» Documento:
Protesta estudiantil frente a la Universidad de Teherán.

El 19 de noviembre caía Bukamal (o Abu Kamal), el último gran bastión del Estado Islámico en Siria, próximo a la frontera iraní. El hombre al mando de la batalla, el mítico general iraní Kacem Soleimani no tardaba en pavonearse por la ciudad. Razones no le faltaban, ya que más que una victoria del régimen se trataba de un éxito de Teherán, cuyas fuerzas –Hizbolá, las milicias chiítas iraquíes reagrupadas en la coalición Hachd Al-Chaabi (Frente de la movilización), la brigada chiíta afgana de los Fatimidas y los pasdarans (guardianes de la revolución) iraníes – permitieron el éxito de la ofensiva. Fácil no resultó, ya que le costó la vida a un general iraní, pero el éxito militar fue notable dado que con esta conquista se abría una nueva página estratégica para la República Islámica; ahora, los convoyes podían ir desde los montes Zagros a los Altos del Golán, al quedar Irán, Irak, Siria y Líbano conectados mediante un largo corredor terrestre que cruza dichos países.

(Una serie de ítems)
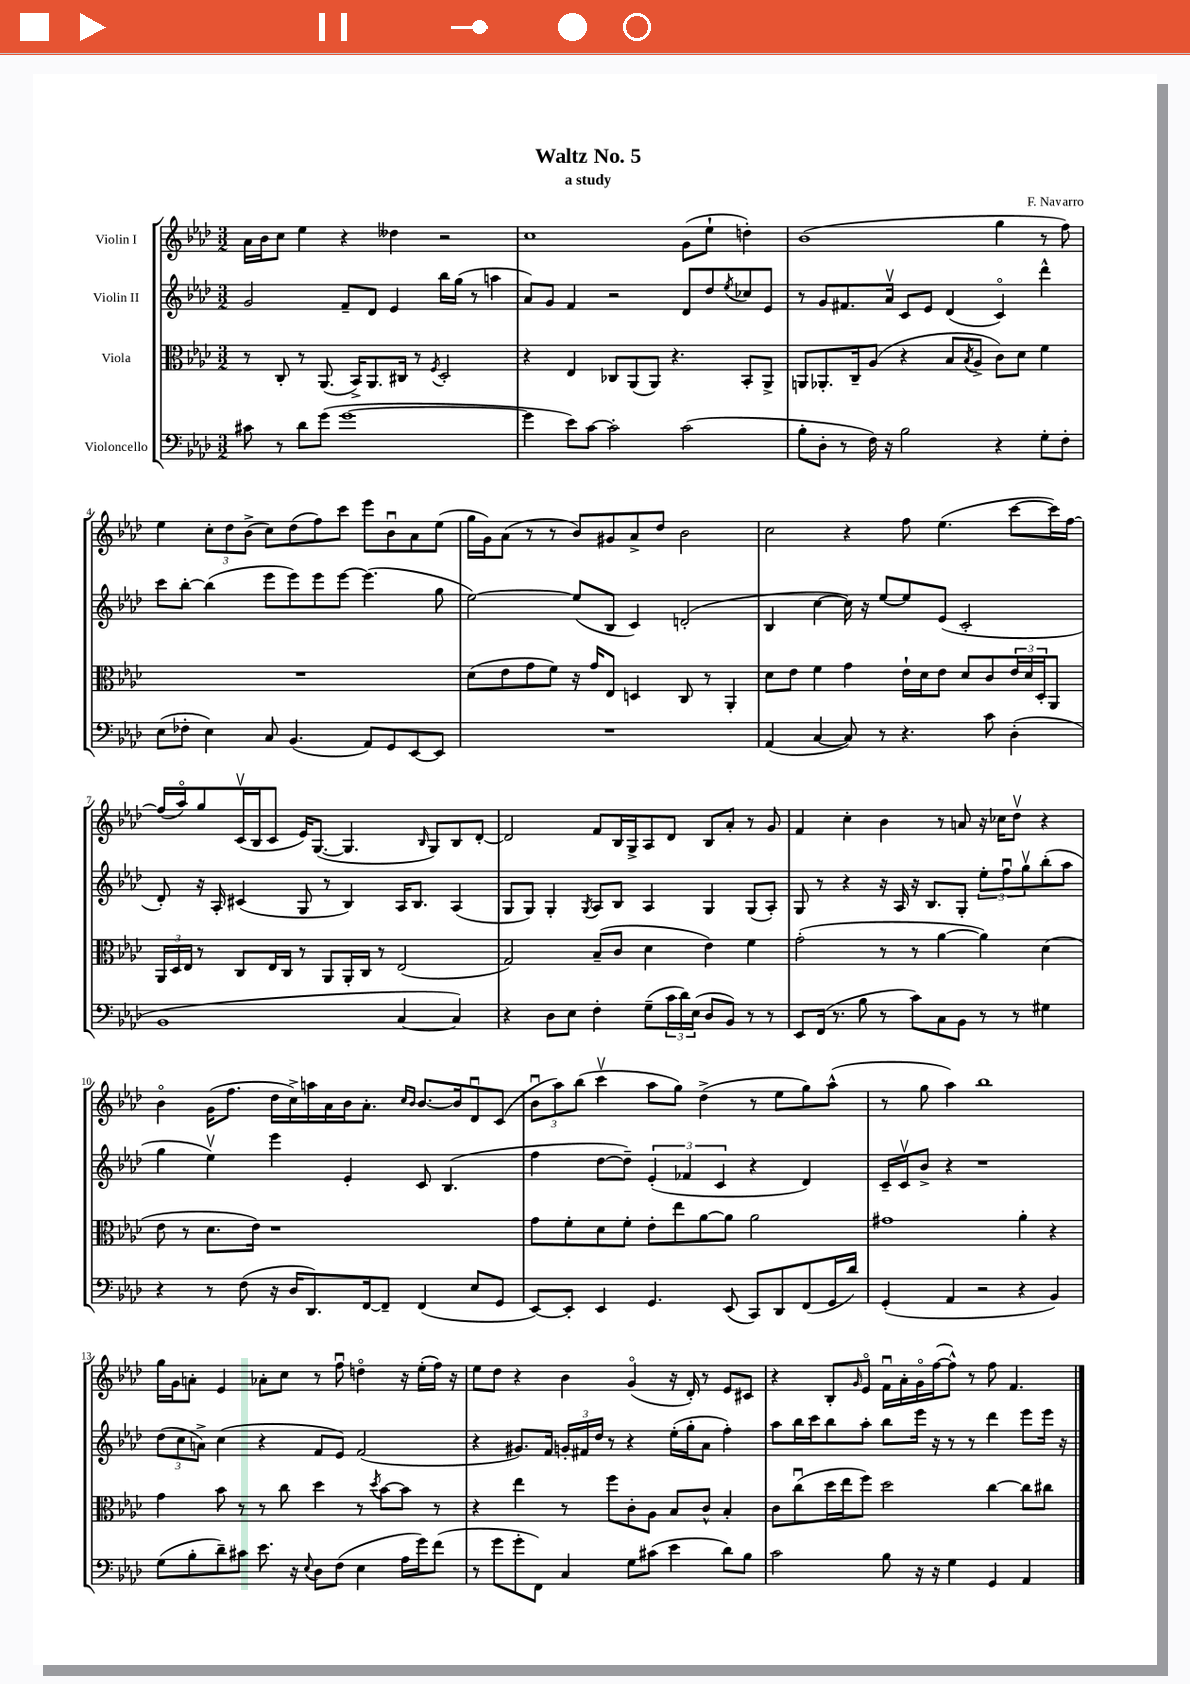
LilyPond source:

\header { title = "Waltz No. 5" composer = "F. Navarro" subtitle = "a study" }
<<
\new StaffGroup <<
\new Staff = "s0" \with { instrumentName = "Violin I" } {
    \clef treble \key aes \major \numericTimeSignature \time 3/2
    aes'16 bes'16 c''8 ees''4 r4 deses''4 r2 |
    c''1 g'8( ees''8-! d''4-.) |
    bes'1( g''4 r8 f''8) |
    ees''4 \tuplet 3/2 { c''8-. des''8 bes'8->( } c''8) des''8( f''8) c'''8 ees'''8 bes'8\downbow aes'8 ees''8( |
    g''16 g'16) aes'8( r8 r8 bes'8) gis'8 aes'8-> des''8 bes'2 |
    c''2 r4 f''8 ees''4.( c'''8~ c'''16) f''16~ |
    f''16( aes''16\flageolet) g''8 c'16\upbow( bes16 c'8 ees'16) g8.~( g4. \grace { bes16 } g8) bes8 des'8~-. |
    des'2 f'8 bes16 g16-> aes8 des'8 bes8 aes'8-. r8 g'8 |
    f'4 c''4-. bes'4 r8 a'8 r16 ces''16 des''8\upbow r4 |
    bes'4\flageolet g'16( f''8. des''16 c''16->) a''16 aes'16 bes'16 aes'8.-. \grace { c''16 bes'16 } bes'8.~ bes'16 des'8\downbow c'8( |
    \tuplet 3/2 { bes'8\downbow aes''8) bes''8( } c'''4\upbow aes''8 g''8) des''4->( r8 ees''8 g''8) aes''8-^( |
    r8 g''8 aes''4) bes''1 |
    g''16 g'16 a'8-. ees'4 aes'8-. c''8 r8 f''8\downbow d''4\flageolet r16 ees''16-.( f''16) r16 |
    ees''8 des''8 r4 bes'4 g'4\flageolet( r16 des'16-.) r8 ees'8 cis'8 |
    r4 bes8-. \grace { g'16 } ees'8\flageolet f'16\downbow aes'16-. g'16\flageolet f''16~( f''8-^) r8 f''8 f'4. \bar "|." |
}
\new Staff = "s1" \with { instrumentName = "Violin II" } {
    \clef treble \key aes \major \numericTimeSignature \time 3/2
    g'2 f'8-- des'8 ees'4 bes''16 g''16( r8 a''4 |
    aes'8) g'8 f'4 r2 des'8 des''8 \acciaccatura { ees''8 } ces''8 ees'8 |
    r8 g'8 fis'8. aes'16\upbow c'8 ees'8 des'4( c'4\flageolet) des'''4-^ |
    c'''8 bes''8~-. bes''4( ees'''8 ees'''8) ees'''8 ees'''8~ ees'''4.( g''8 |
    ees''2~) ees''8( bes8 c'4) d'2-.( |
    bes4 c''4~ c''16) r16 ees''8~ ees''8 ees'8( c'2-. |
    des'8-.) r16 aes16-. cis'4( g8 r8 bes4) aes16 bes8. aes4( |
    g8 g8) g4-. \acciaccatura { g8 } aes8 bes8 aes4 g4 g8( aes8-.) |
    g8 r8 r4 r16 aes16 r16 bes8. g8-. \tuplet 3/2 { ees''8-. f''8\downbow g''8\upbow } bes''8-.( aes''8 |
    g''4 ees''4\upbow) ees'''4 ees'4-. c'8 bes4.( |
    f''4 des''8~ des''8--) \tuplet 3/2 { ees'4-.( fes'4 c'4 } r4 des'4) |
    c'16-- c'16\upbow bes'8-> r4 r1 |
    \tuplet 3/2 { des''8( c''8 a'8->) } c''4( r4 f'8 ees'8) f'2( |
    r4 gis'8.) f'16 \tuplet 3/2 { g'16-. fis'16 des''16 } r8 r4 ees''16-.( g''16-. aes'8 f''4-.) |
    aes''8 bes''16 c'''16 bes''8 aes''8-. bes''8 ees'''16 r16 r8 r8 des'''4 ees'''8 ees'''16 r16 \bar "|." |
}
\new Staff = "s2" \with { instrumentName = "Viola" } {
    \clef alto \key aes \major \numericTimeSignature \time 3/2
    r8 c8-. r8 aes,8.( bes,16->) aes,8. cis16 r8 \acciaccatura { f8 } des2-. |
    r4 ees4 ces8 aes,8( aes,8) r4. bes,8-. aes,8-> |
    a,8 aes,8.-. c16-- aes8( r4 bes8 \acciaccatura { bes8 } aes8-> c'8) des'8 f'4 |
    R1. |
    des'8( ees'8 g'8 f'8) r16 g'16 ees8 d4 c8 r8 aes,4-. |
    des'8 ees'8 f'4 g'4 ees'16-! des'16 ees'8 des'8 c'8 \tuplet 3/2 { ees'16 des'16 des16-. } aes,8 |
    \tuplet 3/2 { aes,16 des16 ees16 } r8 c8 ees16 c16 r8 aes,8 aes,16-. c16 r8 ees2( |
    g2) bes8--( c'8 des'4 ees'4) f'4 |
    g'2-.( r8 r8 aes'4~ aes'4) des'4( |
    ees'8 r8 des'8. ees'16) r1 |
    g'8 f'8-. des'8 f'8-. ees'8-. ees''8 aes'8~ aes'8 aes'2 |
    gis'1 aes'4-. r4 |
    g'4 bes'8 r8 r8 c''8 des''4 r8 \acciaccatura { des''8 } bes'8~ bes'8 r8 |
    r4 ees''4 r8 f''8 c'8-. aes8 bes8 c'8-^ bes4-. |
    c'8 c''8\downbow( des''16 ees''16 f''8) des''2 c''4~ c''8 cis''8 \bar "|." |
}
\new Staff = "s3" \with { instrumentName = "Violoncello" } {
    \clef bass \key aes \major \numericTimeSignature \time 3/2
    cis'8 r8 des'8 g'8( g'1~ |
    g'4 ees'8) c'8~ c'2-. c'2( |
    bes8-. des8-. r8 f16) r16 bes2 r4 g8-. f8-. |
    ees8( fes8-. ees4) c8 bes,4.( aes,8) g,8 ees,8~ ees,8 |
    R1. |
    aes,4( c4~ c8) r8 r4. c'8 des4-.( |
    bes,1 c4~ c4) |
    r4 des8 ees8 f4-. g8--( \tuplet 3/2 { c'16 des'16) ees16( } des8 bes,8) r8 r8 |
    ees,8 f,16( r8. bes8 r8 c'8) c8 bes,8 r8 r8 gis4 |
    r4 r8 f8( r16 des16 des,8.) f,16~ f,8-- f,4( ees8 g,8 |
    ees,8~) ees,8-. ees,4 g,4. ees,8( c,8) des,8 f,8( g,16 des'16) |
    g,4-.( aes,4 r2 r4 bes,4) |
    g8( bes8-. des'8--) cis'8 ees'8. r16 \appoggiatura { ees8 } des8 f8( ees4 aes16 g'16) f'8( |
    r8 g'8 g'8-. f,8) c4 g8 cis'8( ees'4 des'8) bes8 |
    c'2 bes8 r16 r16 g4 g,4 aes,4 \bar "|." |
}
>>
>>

» Instrucciones de trabajo: Prolonga el texto sobre la toma de Bukamal y el avance estratégico de Irán, empezando justo después de su última oración.

» Resultado del ejercicio:
Javan, el órgano de los pasdarans, no ocultaba su alegría: “La liberación de Al-Bukamal es el fin del corredor terrestre de la resistencia, que abriría a Teherán un acceso terrestre al mar Mediterráneo y a Beirut, un acontecimiento importante en la historia milenaria de Irán”.

La Administración norteamericana de inmediato fue consciente de que las cartas estratégicas de la región acababan de volver a ser barajadas; un agente de enlace enviaba de inmediato a Kacem Soleimani una carta de advertencia de Mike Pompeo, director de la CIA. La iniciativa norteamericana debía ser secreta, pero Teherán la hizo pública. Según la versión ofrecida por la oficina del Guía Supremo (el ayatolá Ali Jamenei), recogida por la prensa iraní, el oficial iraní recibió con desprecio al norteamericano. “No recogeré la carta, no la leeré y no tengo nada que decirle”. Así, Mike Pompeo en persona se vio obligado a reconocer que había querido advertir a Soleimani y a Irán en contra de “cualquier ataque dirigido a los intereses norteamericanos en Irak por parte de las fuerzas [las milicias chiítas iraquíes] bajo su control”.

En realidad, la confrontación entre EEUU-Irán es anterior al incidente. En el verano de 2017, dos drones iraníes fueron abatidos al sur de Siria cuando sobrevolaban al Ejército norteamericano. Antes, el 18 de mayo, la aviación norteamericana había atacado una columna blindada pro Assad, con milicias chiítas, iraquíes o iraníes, que avanzaban en dirección a la base norteamericana de Al-Tanf (sudeste de Siria), destruyendo varios carros y matando combatientes.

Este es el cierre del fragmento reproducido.